LC 518 & LC 377 (with template)

Solution to LeetCode 518 Coin Change II and LeetCode 377 Combination Sum IV.

LeetCode 518

Coin Change II (Medium) [link]

Define dp[j] as the number of combination with a sum of j. The recurrence relation is dp[j] += dp[j-coins[i]]. The base case dp[0]=1 meaning there is only one combination that can have a sum of 0.

The outer for loop is iterating the values of coins, and the inner for loop is iterating the capacities.

class Solution:
    def change(self, amount: int, coins: List[int]) -> int:
        dp = [0] * (amount+1)
        dp[0] = 1
        for i in range(len(coins)):
            for j in range(coins[i], amount+1): # if the knapsack can take it
                dp[j] += dp[j-coins[i]]
        return dp[amount]

Note that if we want to count the number of combinations, the outer for loop should iterate through the items and inner for loop should iterate through the capacities. Otherwise, if we want to count the number of permutations, the outer for loop should iterate through the capacities and inner for loop should iterate through the items.

LeetCode 377

Combination Sum IV (Medium) [link]

Note that different sequences are counted as different permutations. So the outer loop should iterate through capacities and the inner loop should iterate through items.

class Solution:
    def combinationSum4(self, nums: List[int], target: int) -> int:
        dp = [0] * (target+1)
        dp[0]=1
        for j in range(1, target+1):
            for i in range(len(nums)):
                if nums[i] <= j: # if the knapsack can take it
                    dp[j] += dp[j-nums[i]]
        return dp[target]

Template of 0-x Knapsack Problem

Brief summary of knapsack problems:

• 0-1 knapsack problem:

  • 2-d dp array:
    • Outer for loop is iterating items, inner for loop is iterating capacities of knapsack. They CAN switch the position.
  • 1-d dp array:
    • Outer for loop is iterating items, inner for loop is iterating capacities of knapsack. They CANNOT switch the position.

• 0-x knapsack problem:

  • 1-d dp array or 2-d dp array:

    Outer for loop is iterating items, inner for loop is iterating capacities of knapsack. They CAN switch the position.

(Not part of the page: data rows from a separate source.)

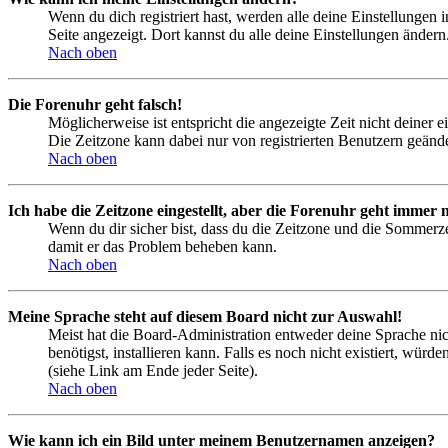
Wenn du dich registriert hast, werden alle deine Einstellungen
Seite angezeigt. Dort kannst du alle deine Einstellungen ändern
Nach oben
Die Forenuhr geht falsch!
Möglicherweise ist entspricht die angezeigte Zeit nicht deiner e
Die Zeitzone kann dabei nur von registrierten Benutzern geändert
Nach oben
Ich habe die Zeitzone eingestellt, aber die Forenuhr geht immer n
Wenn du dir sicher bist, dass du die Zeitzone und die Sommerzeit
damit er das Problem beheben kann.
Nach oben
Meine Sprache steht auf diesem Board nicht zur Auswahl!
Meist hat die Board-Administration entweder deine Sprache nich
benötigst, installieren kann. Falls es noch nicht existiert, 
(siehe Link am Ende jeder Seite).
Nach oben
Wie kann ich ein Bild unter meinem Benutzernamen anzeigen?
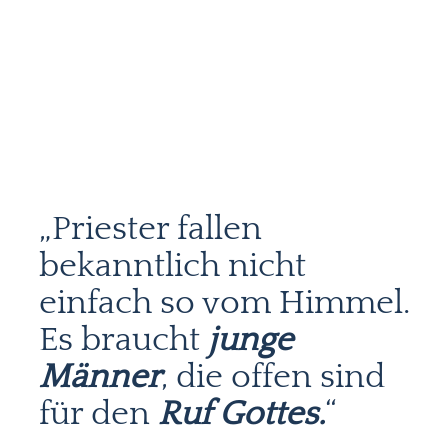
„Priester fallen
bekanntlich nicht
einfach so vom Himmel.
Es braucht
junge
Männer
, die offen sind
für den
Ruf Gottes.
“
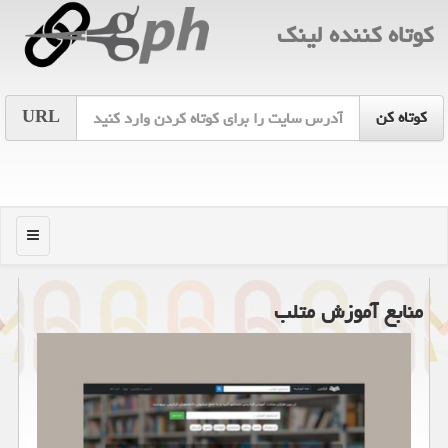
كوتاه كننده لینك
URL
منو
منابع آموزش متلب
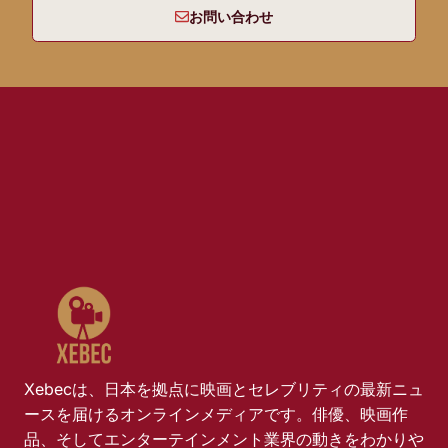
お問い合わせ
Xebecは、日本を拠点に映画とセレブリティの最新ニュ
ースを届けるオンラインメディアです。俳優、映画作
品、そしてエンターテインメント業界の動きをわかりや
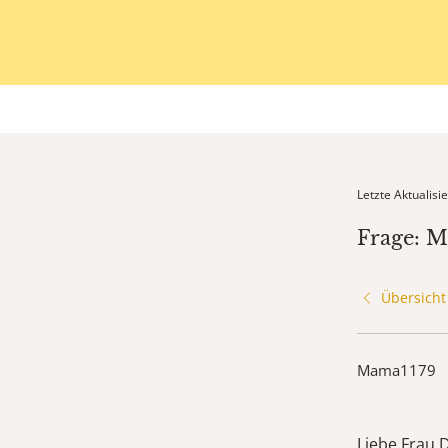
Letzte Aktualis
Frage: 
Übersicht
Mama1179
Liebe Frau D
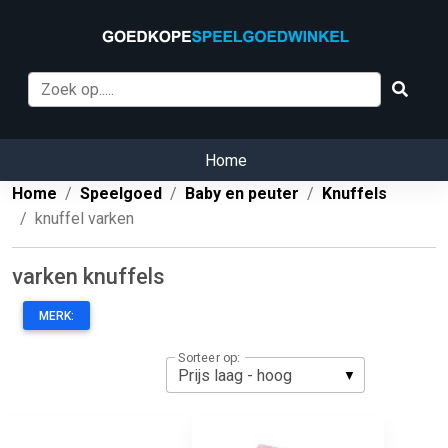
Home
Home
Speelgoed
Baby en peuter
Knuffels
knuffel varken
varken knuffels
MERK:
Sorteer op:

  • Since we can have multiple copies of the same item, the inner for loop should NOT be in the reverse order any more.

O-x Knapsack code template

# loop items before iterating capacities
def test_complete_pack1():
    weight = [1, 3, 4]
    value = [15, 20, 30]
    bag_weight = 4

    dp = [0]*(bag_weight + 1)

    for i in range(len(weight)):
        for j in range(weight[i], bag_weight + 1):
              # recurrence relation
            dp[j] = max(dp[j], dp[j - weight[i]] + value[i])
    
    return dp[bag_weight]

# loop capacities before iterating items
def test_complete_pack2():
    weight = [1, 3, 4]
    value = [15, 20, 30]
    bag_weight = 4

    dp = [0]*(bag_weight + 1)

    for j in range(bag_weight + 1):
        for i in range(len(weight)):
            if j >= weight[i]: 
                  # recurrence relation
                  dp[j] = max(dp[j], dp[j - weight[i]] + value[i])
    
    return dp[bag_weight]